Revise the data below so that every "value" becomes "figure", leaving all other text unchanged. Leave out the pictures when you give the data back.

(Beginning of RECORDS SUPPLIED)

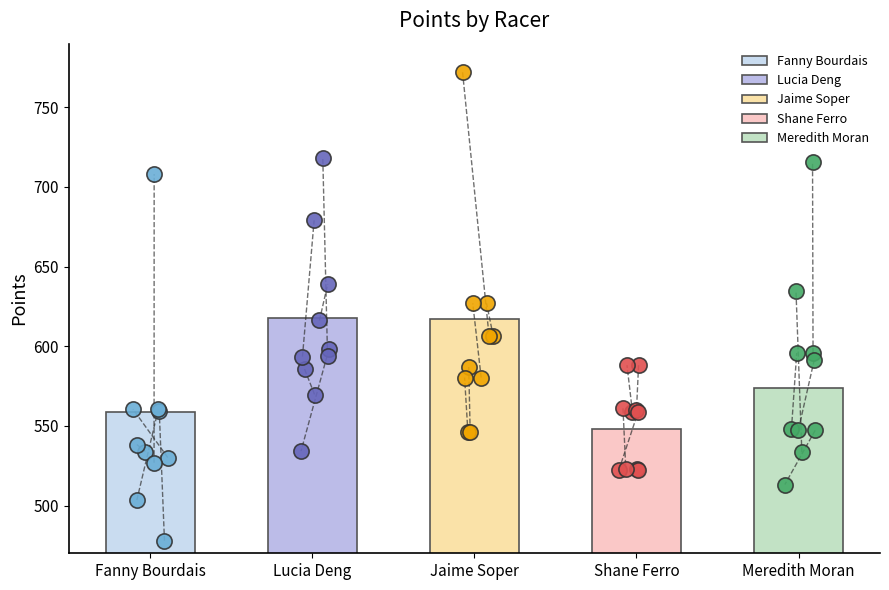

Which series contains the highest Y value?

Jaime Soper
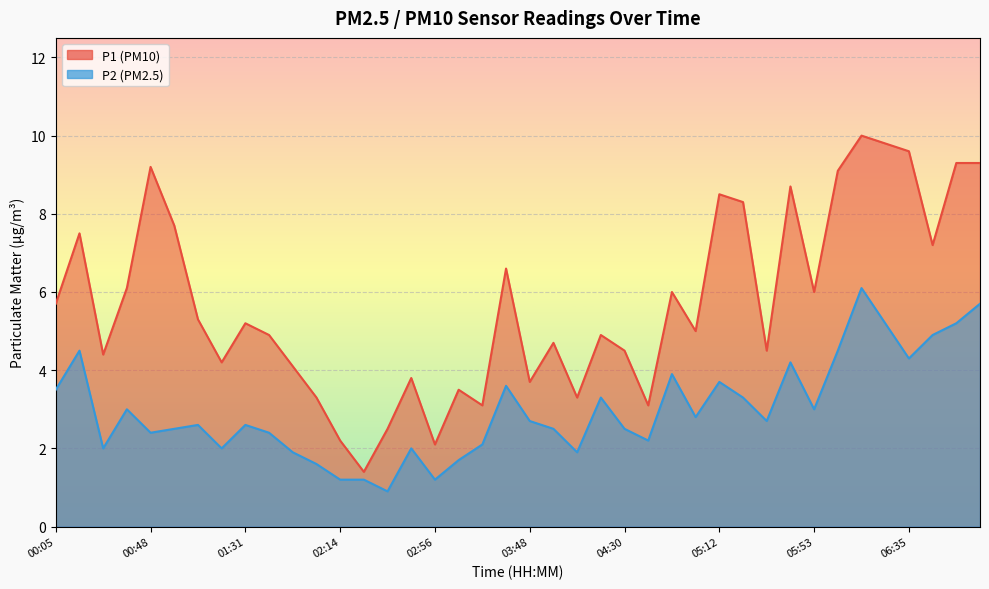

At which label does P1 reach its minimum?

02:25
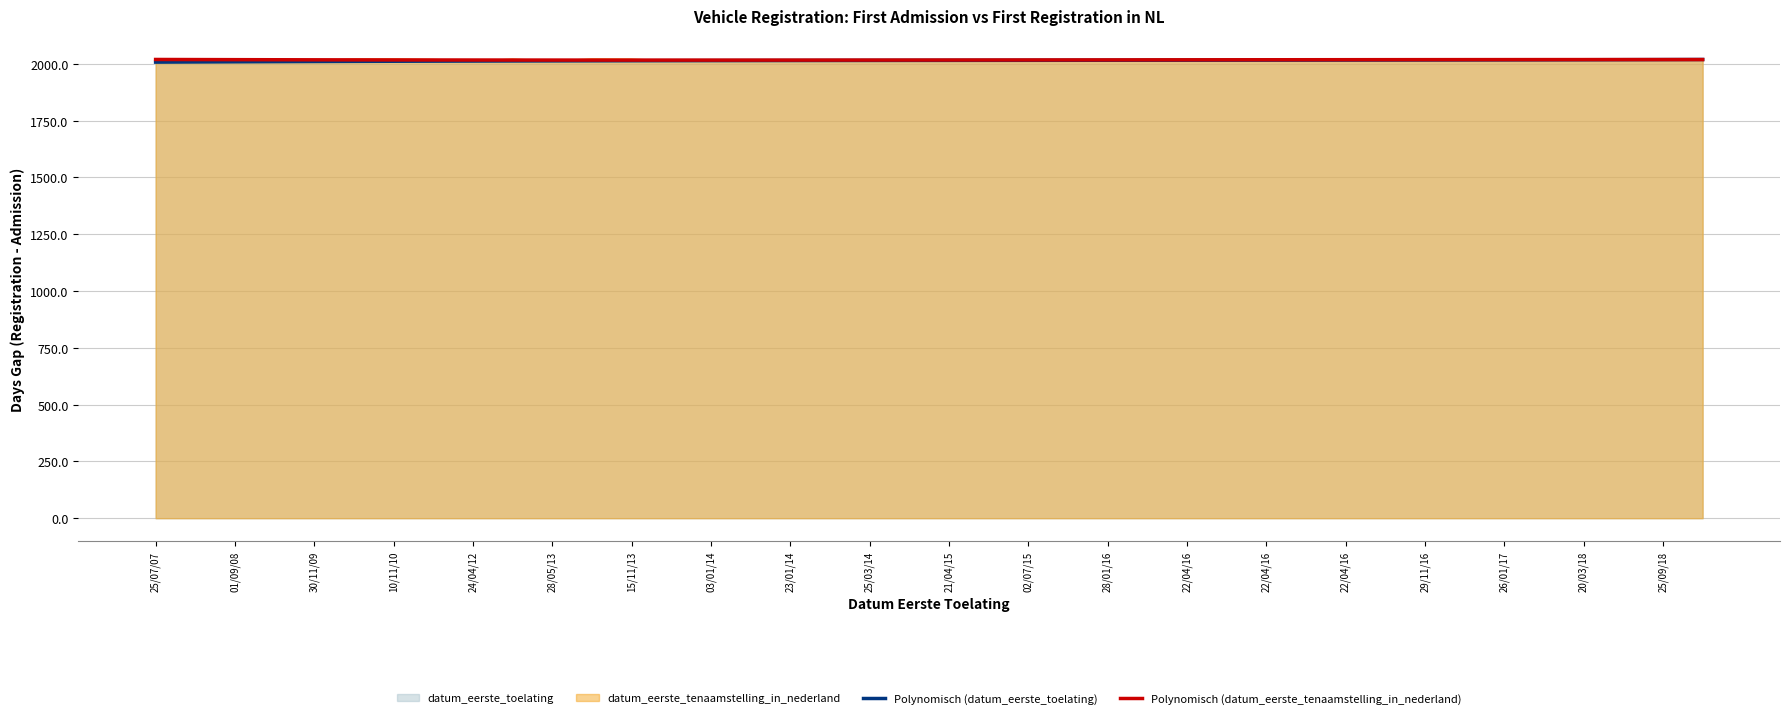

Where is Polynomisch (datum_eerste_toelating) nearest to the value 2013?

28/05/13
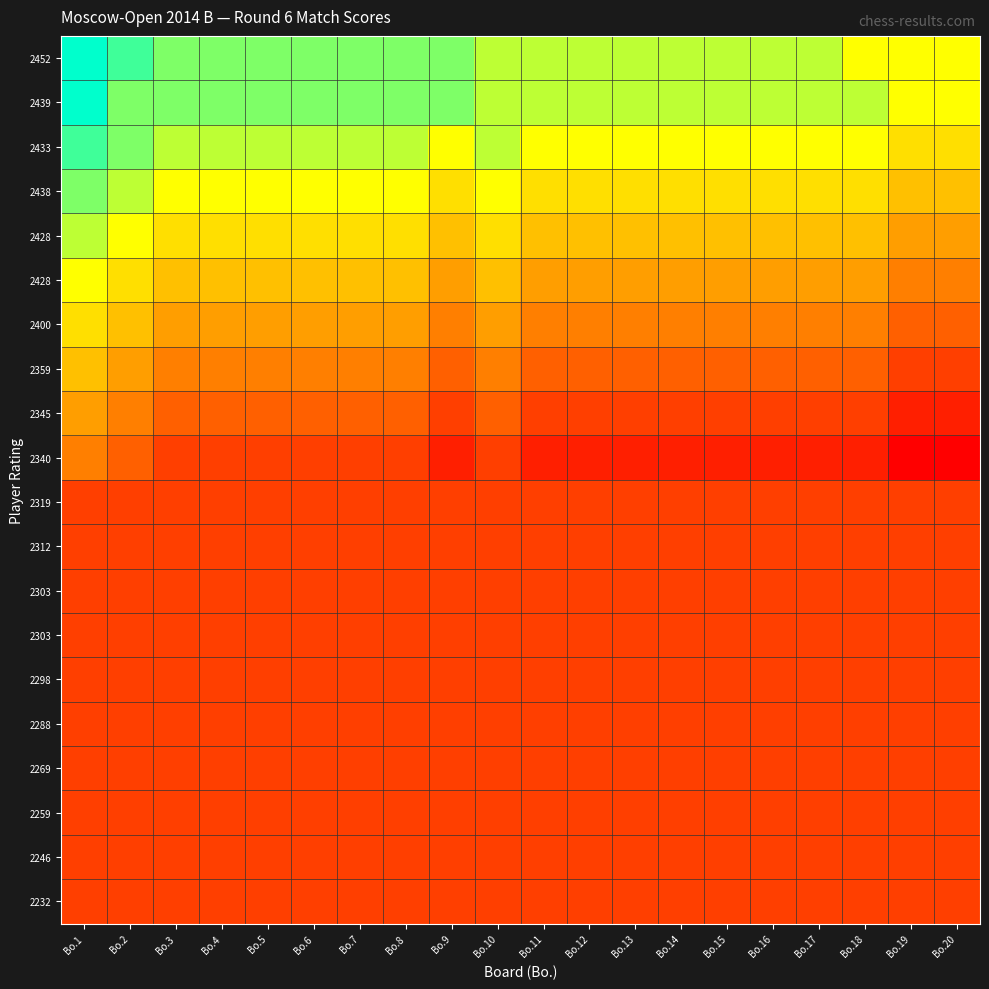

Which has a higher value, Bo.5 or Bo.11?

Bo.5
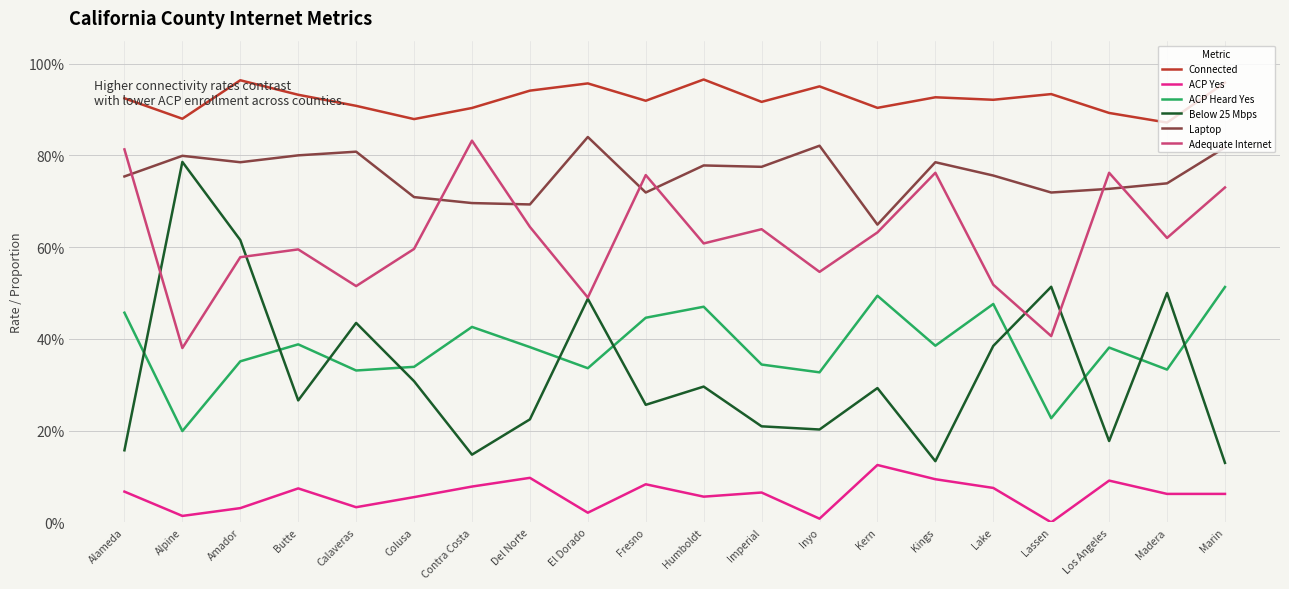

True or false: ACP Yes and Laptop intersect in this chart.

False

(End of RECORDS SUPPLIED)

**OUTPUT BELOW:**
Which series contains the highest Y figure?

Jaime Soper

At which label does P1 reach its minimum?

02:25

Where is Polynomisch (datum_eerste_toelating) nearest to the figure 2013?

28/05/13

Which has a higher figure, Bo.5 or Bo.11?

Bo.5

True or false: ACP Yes and Laptop intersect in this chart.

False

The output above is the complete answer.